Hailey Whitters Signs a Record Deal — On Her Own Terms
The dog and pony show just wasn’t doing it for Hailey Whitters.
After her self-released, heartbreaking ode to the cruel realities of the Nashville music business, “Ten Year Town,” took off while she was waiting tables, Whitters found herself doing the usual rounds to major labels — singing a few songs, going through the motions, hearing the excuses for why they wouldn’t be able to sign her after all. She’d dress up just to get let down, and, 12 years into a 10-year town, the experience was still living up to the myths she was singing about.
“It was always very noncommittal responses and misogynist excuses,” Whitters says, calling from the East Nashville home where she’s been spending her quarantine. “Excuses like ‘We already have a lot of girls’ or ‘girls are more expensive.’ Just really stupid stuff. I have no problem with someone telling me they don’t like my music, but this didn’t seem to be about the music at all. All the major labels felt very fear-based, and it seemed they would rather sign an Instagram influencer over an actual artist who spent a decade honing their craft.”

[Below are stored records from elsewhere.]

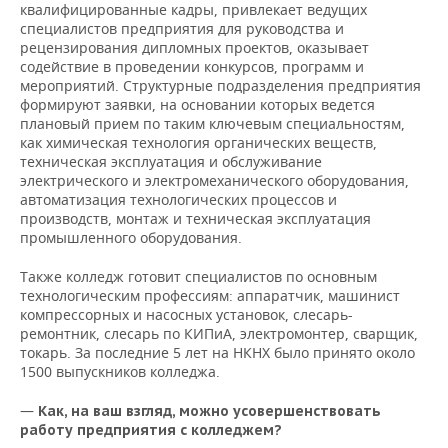
квалифицированные кадры, привлекает ведущих
специалистов предприятия для руководства и
рецензирования дипломных проектов, оказывает
содействие в проведении конкурсов, программ и
мероприятий. Структурные подразделения предприятия
формируют заявки, на основании которых ведется
плановый прием по таким ключевым специальностям,
как химическая технология органических веществ,
техническая эксплуатация и обслуживание
электрического и электромеханического оборудования,
автоматизация технологических процессов и
производств, монтаж и техническая эксплуатация
промышленного оборудования.
Также колледж готовит специалистов по основным
технологическим профессиям: аппаратчик, машинист
компрессорных и насосных установок, слесарь-
ремонтник, слесарь по КИПиА, электромонтер, сварщик,
токарь. За последние 5 лет на НКНХ было принято около
1500 выпускников колледжа.
—
Как, на ваш взгляд, можно усовершенствовать
работу предприятия с колледжем?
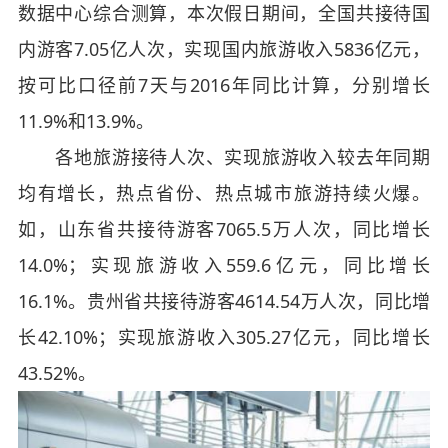
数据中心综合测算，本次假日期间，全国共接待国
内游客7.05亿人次，实现国内旅游收入5836亿元，
按可比口径前7天与2016年同比计算，分别增长
11.9%和13.9%。
各地旅游接待人次、实现旅游收入较去年同期
均有增长，热点省份、热点城市旅游持续火爆。
如，山东省共接待游客7065.5万人次，同比增长
14.0%；实现旅游收入559.6亿元，同比增长
16.1%。贵州省共接待游客4614.54万人次，同比增
长42.10%；实现旅游收入305.27亿元，同比增长
43.52%。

Instead of wasting more time knocking down doors that might never open, Whitters decided to stay independent. She formed her own Pigasus Records and released her terrific LP The Dream, assembling a team, including managers Matt Graham (Midland) and Chris Kappy (Luke Combs), that supported her decision to only partner with a label when, and if, the symbiosis was right.
Finally, it was. Whitters announced Thursday that she is signing with Big Loud Records and Nicolle Galyon’s woman-driven Songs & Daughters to launch her own Pigasus imprint at the label, home to Morgan Wallen and Hardy. “It felt like the right fit,” Whitters says. “I admire their willingness to be innovative in a format moving towards digital. It’s not some major [label] being run by a 70-year-old man who grew up in an industry that was heavily reliant on radio and selling jewel case records for $17.99. It was just very fresh.”
Country as a genre has been slow to shift its business model from focusing on radio and albums, even with streaming on the rise, but Whitters delivered the pieces of The Dream completely on her own unconventional schedule: in halves. She also built momentum on the road opening for Maren Morris, Brent Cobb, and Jordan Davis, and showed that she could amass a fan base on the strength of her music alone.
“It’s the antithesis of what we know is the label machine,” Whitters says about her rise over the last year. “It felt true to my Nashville experience. But the way of releasing music and the way of making music is changing. I hope other artists are seeing this happen and realizing this is how it can be done. I was so old school, thinking that to be an artist in country music you needed radio and a major label behind you — ‘This is the system, go climb.’ This record showed me it doesn’t have to be that way anymore.”
Indeed, artists like Morris, Luke Combs, and Tyler Childers used streaming success and independent releases to break the usual Nashville mold, and Whitters is further proof that there are ways to subvert the Music Row order — if the material is strong enough. Her songs, like the superb “Janice at the Hotel Bar,” showcase a writer able to capture vivid narrative scenes, country wordplay, detailed storytelling, and lingering life lessons all at once.
One track from the album, “The Days,” has come to carry particular new meaning in the pandemic: “Instead of counting up the days,” Whitters sings, “I just want to make them count.” Though it clearly wasn’t intentional, “there’s a perspective on this record about accepting and appreciating what’s around you” that feels exceptionally timely now, she says.
At home, Whitters has been playing guitar and listening to a lot of music — Bobbie Gentry, James Taylor, the newest from Sadler Vaden — with her boyfriend and producer Jake Gear, “going up pants sizes and drinking way too much beer with my chickens.” She’s been doing Zoom co-writes and is thinking about heading to the studio soon (socially distanced, of course). She even hopped on a Zoom call last night to announce her Big Loud signing to a group that included her management, label, and industry leaders like CMT’s Leslie Fram and Spotify’s John Marks.
“In a non-COVID world,” Whitters told the callers, assembled in squares across the screen, “we’d be at Mickey’s Tavern buying shots instead.”